No hace mucho que un
famoso editor amigo mío que, además, me debe su posición porque
fui quién le proporcionó los medios para hacer carrera, me colocó
en una coyuntura endiablada de la que no salí nada airoso,
situación, por otra parte, no extraña en mi. Había terminado una
novela que consideraba pasable. Sabía que no era una obra de esas
que arrastran masas, pero creía que merecía la pena publicarla y
con esa intención acudí a mi deudo y amigo. Como había confianza
no necesité pedir cita.
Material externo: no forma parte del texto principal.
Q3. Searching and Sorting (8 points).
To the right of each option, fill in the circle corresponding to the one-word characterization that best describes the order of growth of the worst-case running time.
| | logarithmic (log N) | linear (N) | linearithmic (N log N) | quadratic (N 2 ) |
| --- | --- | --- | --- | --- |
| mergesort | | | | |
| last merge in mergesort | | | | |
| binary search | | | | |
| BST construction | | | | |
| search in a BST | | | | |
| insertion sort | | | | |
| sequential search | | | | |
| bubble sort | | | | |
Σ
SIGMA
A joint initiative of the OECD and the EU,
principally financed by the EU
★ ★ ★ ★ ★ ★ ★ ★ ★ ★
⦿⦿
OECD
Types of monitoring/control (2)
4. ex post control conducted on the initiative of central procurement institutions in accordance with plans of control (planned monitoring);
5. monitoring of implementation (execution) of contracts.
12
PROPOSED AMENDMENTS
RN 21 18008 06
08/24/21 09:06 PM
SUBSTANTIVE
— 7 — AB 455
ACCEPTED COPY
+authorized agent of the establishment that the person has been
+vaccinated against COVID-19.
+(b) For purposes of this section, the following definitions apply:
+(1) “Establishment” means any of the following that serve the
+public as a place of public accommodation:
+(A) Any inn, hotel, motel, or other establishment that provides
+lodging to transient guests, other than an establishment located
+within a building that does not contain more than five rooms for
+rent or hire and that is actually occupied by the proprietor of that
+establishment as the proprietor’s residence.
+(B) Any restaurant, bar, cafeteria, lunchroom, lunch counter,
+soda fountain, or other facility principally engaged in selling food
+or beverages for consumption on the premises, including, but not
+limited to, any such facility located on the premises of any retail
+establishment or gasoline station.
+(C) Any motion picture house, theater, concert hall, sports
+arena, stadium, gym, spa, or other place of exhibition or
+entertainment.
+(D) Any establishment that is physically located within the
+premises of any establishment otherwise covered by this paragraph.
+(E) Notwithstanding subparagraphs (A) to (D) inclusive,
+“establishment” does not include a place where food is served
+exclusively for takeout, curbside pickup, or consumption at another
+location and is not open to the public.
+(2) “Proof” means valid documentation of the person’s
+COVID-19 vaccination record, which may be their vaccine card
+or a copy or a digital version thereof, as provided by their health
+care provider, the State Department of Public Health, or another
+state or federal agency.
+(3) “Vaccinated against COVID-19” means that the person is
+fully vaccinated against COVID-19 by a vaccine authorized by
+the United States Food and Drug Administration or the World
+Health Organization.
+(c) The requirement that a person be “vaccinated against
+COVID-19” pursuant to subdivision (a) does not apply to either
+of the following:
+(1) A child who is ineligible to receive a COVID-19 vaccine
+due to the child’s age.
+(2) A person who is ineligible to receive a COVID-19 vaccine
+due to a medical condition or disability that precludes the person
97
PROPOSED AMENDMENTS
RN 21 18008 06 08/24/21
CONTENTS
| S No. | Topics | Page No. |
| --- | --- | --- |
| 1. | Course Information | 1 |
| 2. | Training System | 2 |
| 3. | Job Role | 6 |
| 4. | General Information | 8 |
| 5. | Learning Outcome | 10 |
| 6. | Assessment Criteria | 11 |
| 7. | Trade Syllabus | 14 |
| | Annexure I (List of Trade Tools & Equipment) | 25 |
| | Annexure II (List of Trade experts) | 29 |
Me presenté en su oficina con el cartapacio
y sin entretenerme con la secretaria asomé la cabeza por la puerta
del despacho de ejecutivo y le dije: estoy ahí fuera, cuando tengas
tiempo me avisas. Inmediatamente la secretaria recibió una llamada
para que me pasara a un despacho privado en el que se personó mi
amigo para preguntarme si era algo urgente. Le dije que no tuviera
prisa. Me entretuve releyendo algunos párrafos que me afianzaron en
la idea de la bondad de lo escrito.
Cuando tuvo un claro
volvió al despacho donde le presenté la obra a mi manera, sin
demasiados preámbulos. Aunque sabía que yo era aficionado a la
escritura quedó un poco sorprendido antes de decirme: esto se
publica de todas, todas; pero para saber qué terreno pisamos le voy
a dar curso normal para que la valoren los expertos y nos digan cual
es su porvenir. Cuando oí la palabra experto me recorrió el cuerpo
un escalofrío como si me hubiera tirado a una piscina helada en el
mes de enero. No hay cosa que más me inquiete que un experto. No
creo que sean una categoría profesional sino una condición. Esa
gente que asume saber lo que el público quiere, sacará conclusiones
ojeando el tipo de letra, registrando algún adjetivo suelto o
comprobando si el texto empieza por vocal o por consonante.
A los pocos días se
presentó en mi casa a la hora de almorzar y en la sobremesa me
sacudió con su propuesta: la editorial te ofrece doscientos mil
euros por la novela con la condición de no publicarla. No es que sea
mala ni que deje de serlo, me animó, pero los entendidos han
pronosticado que no es oportuna. Sumergido en la marea alcalina
producto de la digestión me remonté varias generaciones en la
familia de los sabihondos poniendo especial énfasis en la línea
materna y le dije que la casa se podía meter los doscientos mil
euros por donde le cupiera. O mejor, rectifiqué en un alarde de
reflejos, te cojo la palabra. Con ese dinero voy a publicar la novela
por mi cuenta. Eso no es posible, me contestó, si te damos el dinero
la propiedad intelectual pasa a la empresa. Entonces no quiero el
dinero, pero sigo con la idea de publicarla por mi cuenta. No lo
hagas, me aconsejó, vas a fracasar. Y fracasé.